= THE EXERCISE =
Reproduce the stretch of lines from the one containing "[255, 157, 452, 373] [433, 312, 498, 374]" through the one containing "zebra has nose", copying each line precisely.

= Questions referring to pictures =
---+---

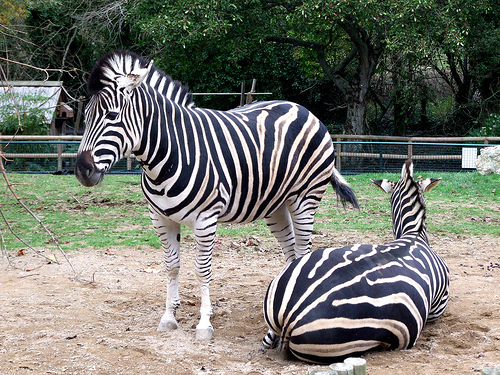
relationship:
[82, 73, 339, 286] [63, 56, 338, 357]
black stripe on zebra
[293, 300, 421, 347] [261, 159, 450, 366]
stripe on zebra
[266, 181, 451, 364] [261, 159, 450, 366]
black stripe on zebra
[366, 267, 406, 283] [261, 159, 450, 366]
stripe on zebra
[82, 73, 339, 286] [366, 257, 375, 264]
black stripe on stripe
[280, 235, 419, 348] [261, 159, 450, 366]
black stripe on zebra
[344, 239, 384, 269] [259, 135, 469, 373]
stripe on zebra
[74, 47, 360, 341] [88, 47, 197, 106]
zebra has a mane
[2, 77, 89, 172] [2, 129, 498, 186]
building in background behind a fence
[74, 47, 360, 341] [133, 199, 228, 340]
zebra has two front legs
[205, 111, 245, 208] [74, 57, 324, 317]
stripe on zebra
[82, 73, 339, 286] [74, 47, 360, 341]
black stripe on zebra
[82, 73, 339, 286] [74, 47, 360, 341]
black stripe on a zebra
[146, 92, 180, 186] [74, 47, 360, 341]
black stripe on zebra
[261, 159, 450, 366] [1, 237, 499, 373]
zebra laying in dirt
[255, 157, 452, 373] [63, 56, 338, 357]
zebra next to zebra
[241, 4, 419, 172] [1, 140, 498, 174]
tree beyond fence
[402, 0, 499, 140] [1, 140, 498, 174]
tree beyond fence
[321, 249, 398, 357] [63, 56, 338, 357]
stripes on zebra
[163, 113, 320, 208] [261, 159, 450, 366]
stripes on zebra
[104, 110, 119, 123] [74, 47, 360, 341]
eye on zebra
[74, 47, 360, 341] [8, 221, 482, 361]
zebra on ground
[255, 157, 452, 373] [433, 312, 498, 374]
zebra on ground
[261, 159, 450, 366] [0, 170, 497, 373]
zebra on ground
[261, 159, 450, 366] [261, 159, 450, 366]
zebra next to zebra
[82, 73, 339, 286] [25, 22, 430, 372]
black stripe on zebra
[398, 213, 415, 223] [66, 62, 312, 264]
stripe on zebra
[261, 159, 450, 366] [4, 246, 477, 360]
zebra sitting in dirt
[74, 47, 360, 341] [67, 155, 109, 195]
zebra has nose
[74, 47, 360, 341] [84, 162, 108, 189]
zebra has mouth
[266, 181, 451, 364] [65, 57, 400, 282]
black stripe on zebra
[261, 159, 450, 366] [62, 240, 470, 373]
zebra standing in dirt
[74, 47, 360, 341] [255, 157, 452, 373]
zebra standing next to zebra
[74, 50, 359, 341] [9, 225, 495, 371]
zebra on ground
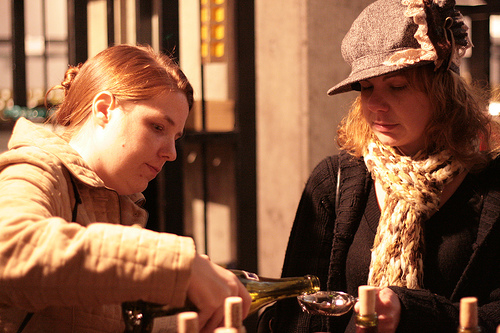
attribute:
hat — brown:
[321, 0, 474, 99]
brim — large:
[325, 52, 420, 96]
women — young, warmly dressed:
[1, 14, 498, 331]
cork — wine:
[456, 294, 478, 329]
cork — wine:
[351, 284, 383, 314]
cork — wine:
[221, 287, 236, 321]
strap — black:
[68, 182, 82, 221]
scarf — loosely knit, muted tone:
[350, 136, 476, 293]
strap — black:
[330, 151, 345, 264]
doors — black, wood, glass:
[1, 0, 256, 270]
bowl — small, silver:
[298, 289, 357, 309]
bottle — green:
[123, 272, 320, 332]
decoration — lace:
[403, 0, 471, 63]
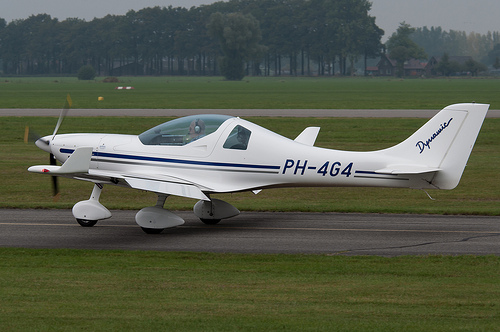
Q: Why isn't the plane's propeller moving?
A: Plane parked.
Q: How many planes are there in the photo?
A: 1.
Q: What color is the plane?
A: White.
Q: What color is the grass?
A: Green.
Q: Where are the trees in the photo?
A: On the right of the plane.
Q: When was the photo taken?
A: Day time.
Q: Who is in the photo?
A: No one.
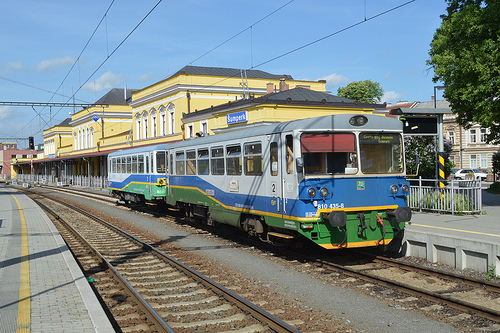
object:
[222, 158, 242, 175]
window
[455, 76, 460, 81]
leaves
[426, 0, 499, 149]
tree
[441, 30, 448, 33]
leaves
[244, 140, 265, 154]
window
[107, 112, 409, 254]
train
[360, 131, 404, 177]
window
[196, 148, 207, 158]
window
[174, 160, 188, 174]
window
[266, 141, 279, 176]
window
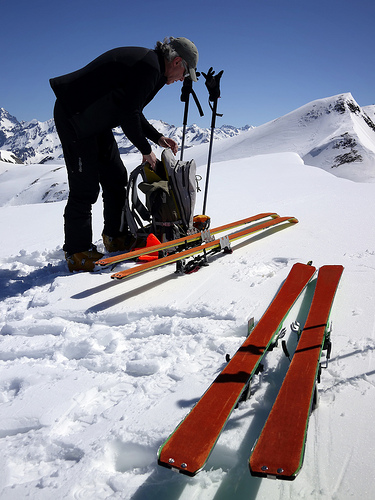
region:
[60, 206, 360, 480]
two sets of red skis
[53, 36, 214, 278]
man looking in backpack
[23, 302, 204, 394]
footprints made in snow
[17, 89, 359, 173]
snow covered mountains in the background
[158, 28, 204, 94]
man wearing grey baseball hat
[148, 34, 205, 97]
man with sunglasses on his face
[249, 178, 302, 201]
ground covered with snow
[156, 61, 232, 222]
two black ski poles stuck into snow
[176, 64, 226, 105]
black gloves on handles of ski poles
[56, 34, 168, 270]
man wearing black winter jacket and pants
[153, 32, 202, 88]
The man has gray hair.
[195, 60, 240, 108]
A glove is on the ski pole.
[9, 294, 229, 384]
Tracks in the snow.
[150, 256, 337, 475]
The skis are auburn.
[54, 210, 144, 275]
The man is wearing boots.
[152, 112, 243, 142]
A mountain range.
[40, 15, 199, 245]
The man is dressed in dark clothing.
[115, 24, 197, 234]
The man is looking through the backpack.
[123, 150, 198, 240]
A gray backpack.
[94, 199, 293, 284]
The skis are upside down.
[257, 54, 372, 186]
snow on a mountain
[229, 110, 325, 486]
red skiis in the snow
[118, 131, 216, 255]
a grey backpack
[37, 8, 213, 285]
a man with sunglasses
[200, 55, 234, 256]
a ski pole in the snow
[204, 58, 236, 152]
gloves on a ski pole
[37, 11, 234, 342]
a man wearing a hat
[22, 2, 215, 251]
a man with grey hair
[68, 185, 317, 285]
a set of orange skis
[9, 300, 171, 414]
feet tracks in the snow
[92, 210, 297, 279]
a pair of wood skis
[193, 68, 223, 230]
a man's right ski pole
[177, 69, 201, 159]
a man's left ski pole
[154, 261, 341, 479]
a pair of wooden skis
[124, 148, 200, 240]
a man's grey back pack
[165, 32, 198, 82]
a man's baseball cap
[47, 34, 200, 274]
a man standing in the snow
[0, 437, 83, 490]
a footprint in the snow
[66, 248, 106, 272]
a man's boot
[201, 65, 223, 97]
a man's right glove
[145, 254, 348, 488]
a pair of red skis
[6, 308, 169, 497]
foot prints in the snow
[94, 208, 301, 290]
a pair of red skis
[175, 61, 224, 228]
a pair of black ski poles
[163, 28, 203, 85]
a light grey cap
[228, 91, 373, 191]
a snowy mountain in the distance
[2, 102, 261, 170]
a snowy mountain range in the distance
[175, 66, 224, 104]
a pair of black gloves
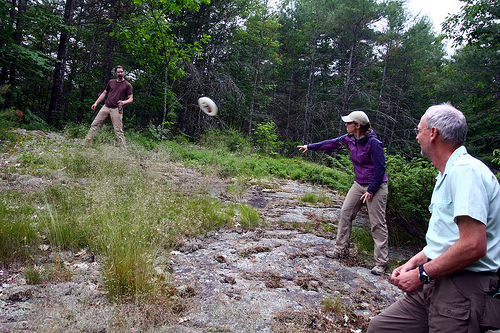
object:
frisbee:
[197, 97, 220, 117]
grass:
[0, 111, 497, 332]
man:
[78, 65, 139, 150]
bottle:
[114, 99, 126, 114]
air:
[179, 175, 347, 325]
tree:
[147, 20, 185, 152]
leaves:
[109, 11, 155, 43]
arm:
[124, 82, 135, 107]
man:
[364, 102, 500, 333]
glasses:
[410, 122, 425, 135]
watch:
[416, 265, 434, 284]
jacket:
[304, 130, 390, 193]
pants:
[322, 184, 390, 276]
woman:
[294, 109, 392, 275]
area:
[0, 111, 497, 333]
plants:
[0, 106, 498, 332]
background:
[0, 1, 499, 333]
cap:
[340, 111, 371, 128]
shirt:
[101, 77, 134, 109]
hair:
[422, 100, 463, 145]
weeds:
[89, 189, 178, 305]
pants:
[80, 105, 128, 148]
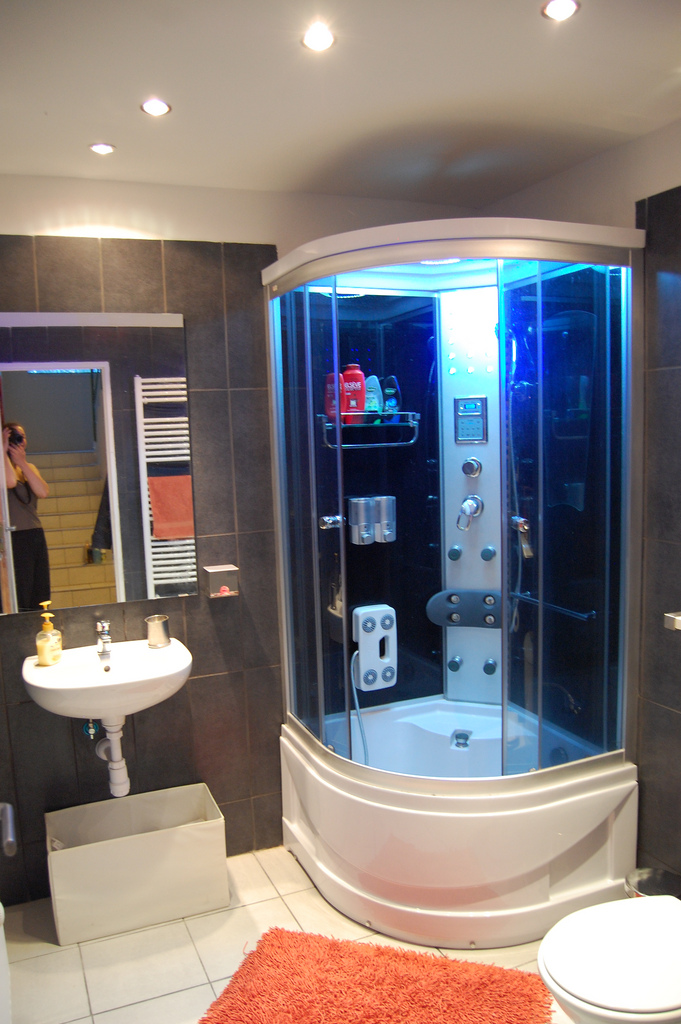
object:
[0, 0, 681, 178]
ceiling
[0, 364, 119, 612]
mirror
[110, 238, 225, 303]
wall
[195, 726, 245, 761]
wall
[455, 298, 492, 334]
light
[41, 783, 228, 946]
tub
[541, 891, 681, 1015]
lid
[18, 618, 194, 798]
sink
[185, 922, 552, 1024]
rug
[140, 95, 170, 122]
light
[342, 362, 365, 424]
bottle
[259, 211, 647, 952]
shoer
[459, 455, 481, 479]
knob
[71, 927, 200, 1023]
tile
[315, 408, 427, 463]
shelf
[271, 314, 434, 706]
wall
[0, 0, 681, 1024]
bathroom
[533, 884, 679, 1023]
toilet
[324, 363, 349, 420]
bottles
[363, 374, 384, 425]
bottles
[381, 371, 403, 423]
bottle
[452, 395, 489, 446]
controls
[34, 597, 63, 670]
bottle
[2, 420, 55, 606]
woman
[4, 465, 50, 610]
dress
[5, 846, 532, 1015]
floor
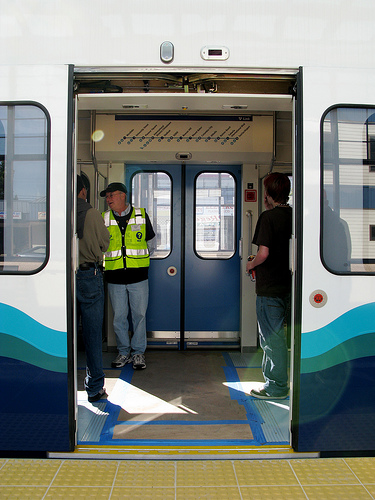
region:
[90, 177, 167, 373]
man in yellow vest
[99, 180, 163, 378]
man in reflective safety vest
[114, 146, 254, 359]
closed train doors with wiindows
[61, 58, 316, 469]
open train doorway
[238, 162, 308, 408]
man in black shirt and blue jeans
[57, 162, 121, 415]
person wearing grey shirt and blue jeans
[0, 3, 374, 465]
train car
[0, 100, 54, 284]
window to the left of train door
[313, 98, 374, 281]
window to the right of train door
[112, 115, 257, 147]
guide for stops this train makes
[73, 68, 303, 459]
the open door of a subway train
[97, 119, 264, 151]
the route of a subway line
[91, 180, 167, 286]
a man wearing a yellow vest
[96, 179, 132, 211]
a man wearing a baseball cap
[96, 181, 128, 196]
a black baseball cap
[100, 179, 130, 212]
a man wearing glasses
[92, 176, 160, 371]
a wearing blue jeans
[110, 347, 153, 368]
white and black tennis shoes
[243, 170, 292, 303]
a man wearing a black t-shirt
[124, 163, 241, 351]
the doors on a subway train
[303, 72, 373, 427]
Door on a train with a window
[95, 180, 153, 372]
Man wearing reflective vest and hat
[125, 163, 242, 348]
Closed doors on a train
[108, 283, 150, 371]
Blue jeans and white shoes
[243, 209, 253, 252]
Bar on train to hold on to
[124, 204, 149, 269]
Green reflective vest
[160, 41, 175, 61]
Small grey and white light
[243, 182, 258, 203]
Red fire alarm for emergencies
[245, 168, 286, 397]
Standing man holding a drink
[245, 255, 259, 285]
A canned drink being held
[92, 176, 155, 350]
a man standing on a train in a reflective vest.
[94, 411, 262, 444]
blue line painted on a train floor.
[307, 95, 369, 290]
a window on the side of a train.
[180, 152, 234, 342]
a door on the side of a train.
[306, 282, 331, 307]
A handle on a vehicle door.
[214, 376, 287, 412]
light shining on a train floor.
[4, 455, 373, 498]
a loading platform for a train.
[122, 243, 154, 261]
a white reflective line on a jacket.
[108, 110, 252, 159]
a line above a train entrance.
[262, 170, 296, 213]
a man with dark hair.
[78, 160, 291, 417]
three man inside a train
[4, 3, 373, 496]
a passenger train in a subway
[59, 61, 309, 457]
door of train is open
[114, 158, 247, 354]
blue door on back of train is close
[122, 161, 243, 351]
blue door of train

---+---

= THE OUTPUT =
[255, 157, 452, 373] [433, 312, 498, 374]
zebra on ground
[261, 159, 450, 366] [0, 170, 497, 373]
zebra on ground
[261, 159, 450, 366] [261, 159, 450, 366]
zebra next to zebra
[82, 73, 339, 286] [25, 22, 430, 372]
black stripe on zebra
[398, 213, 415, 223] [66, 62, 312, 264]
stripe on zebra
[261, 159, 450, 366] [4, 246, 477, 360]
zebra sitting in dirt
[74, 47, 360, 341] [67, 155, 109, 195]
zebra has nose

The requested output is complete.